Sunday, May 3, 2015

Update on Science versus Arts from Nietzche

So Friedrich Nietzche wrote a book called The Birth of Tragedy. He wrote this when he was still pretty young, so there is a lot of youthful idealism in it, and he’s a pretty big Wagner fanboy, but overall I can connect to some of his ideas. One of them has to do with the interaction between science versus arts. Overall, Nietzche is pretty against the sciences because he thinks that it is unreasonable optimistic, since a scientific outlook equates knowledge with virtue. Therefore anyone can be a good person if they just learn enough.

To illustrate this, he uses the legend of Socrates creating music right before his death. He equates the scientific movement with Socrates and his questions, and blames that for the end of art. The problem with this is that science tries to solidify and clarify all phenomenon both in the outside world and within the soul. However, once science enters the soul, it has no choice but to become art itself. In this practice, it ultimately has no choice but to fail. The music-making Socrates is the scientific world admitting its inadequacy and turning to art.

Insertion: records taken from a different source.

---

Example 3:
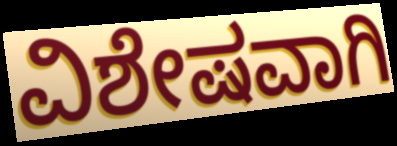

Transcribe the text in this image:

ವಿಶೇಷವಾಗಿ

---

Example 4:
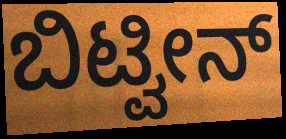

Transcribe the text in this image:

ಬಿಟ್ವೀನ್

Speaking as a biology major that enjoys art, I definitely connect with this. What draws me to the two worlds is the clarity of the scientific world, but that has its limits. As I said earlier, there are elements that science cannot explain and only art can.

Later on, an older Nietzche went back and critiqued The Birth of Tragedy in “An Attempt at Self-Criticism” where he basically pulls apart his whole work. One of the more striking comments that he has is that he interpreted the world as being governed by a wholly aesthetic god that made art the highest work and value. He does present a pretty scathing review of science in BT, so I’d agree with this. Older Nietzche learned to appreciate different forms of interpreting the world, not just artistic ones.

The takeaway from this that I see is that the older Nietzche may not be wholly correct. The fact that I can see the point that the younger Nietzche is driving indicates something, so he cannot be that far off base. But also, there is merit to science, and limits to art. Both have to be acknowledged if we are to get anywhere in life.